Su sobrino permanecía en pie, tembloroso, a un lado de la mesa. Parecía querer decir algo, pero Cevdet Bey no era consciente de nada más que del movimiento de sus labios. Ziya intentó ocultar el cigarrillo que tenía en la mano como si le estuvieran reprendiendo, no por la falta de respeto que demostraba a su tío, sino por haberse atrevido a fumar delante de él.
—¡Vamos, fuera te digo, sinvergüenza! —gimió Cevdet Bey, ahora con voz más fuerte.
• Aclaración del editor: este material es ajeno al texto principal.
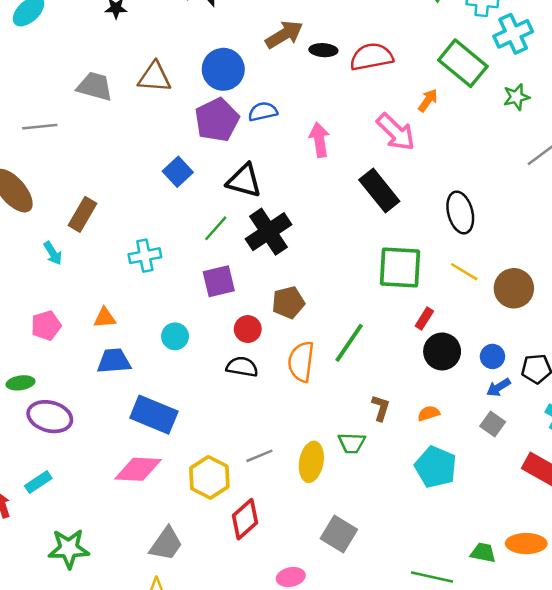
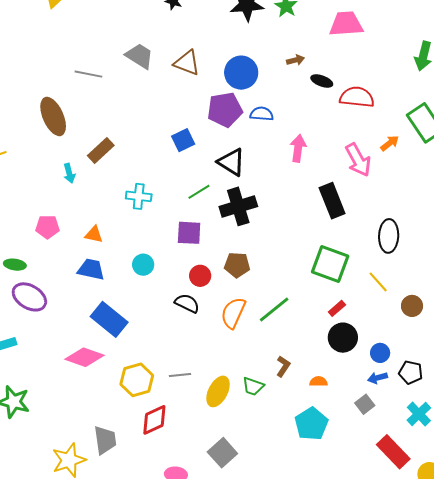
brown arrow: (284, 35) -> (295, 60), size x0.6
brown circle: (514, 288) -> (412, 306), size x0.7
gray trapezoid: (166, 544) -> (105, 440), moved, turned -60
Luego, comprendiendo que estaba intentando en vano controlar la tos, se dejó llevar. Vio que Ziya salía de la habitación. Le habría gustado decir algo pero no encontraba fuerzas suficientes. Era como si en sus pulmones y en sus bronquios hubiera un fuego y tuviera que avivar las llamas gimiendo y tosiendo. Cuando pareció volver un poco en sí, sacó el pañuelo y se secó las gotas de sudor de la frente. Estaba solo en aquel cuarto y se encontraba viejo y débil. «Un fantasma —susurró—. Bien que sabe lo que es… Un fantasma. —Luego se recobró—. ¡Un fantasma!». Su mente intentaba organizarlo todo de nuevo, rehacer todo lo que había quedado patas arriba en aquella media hora.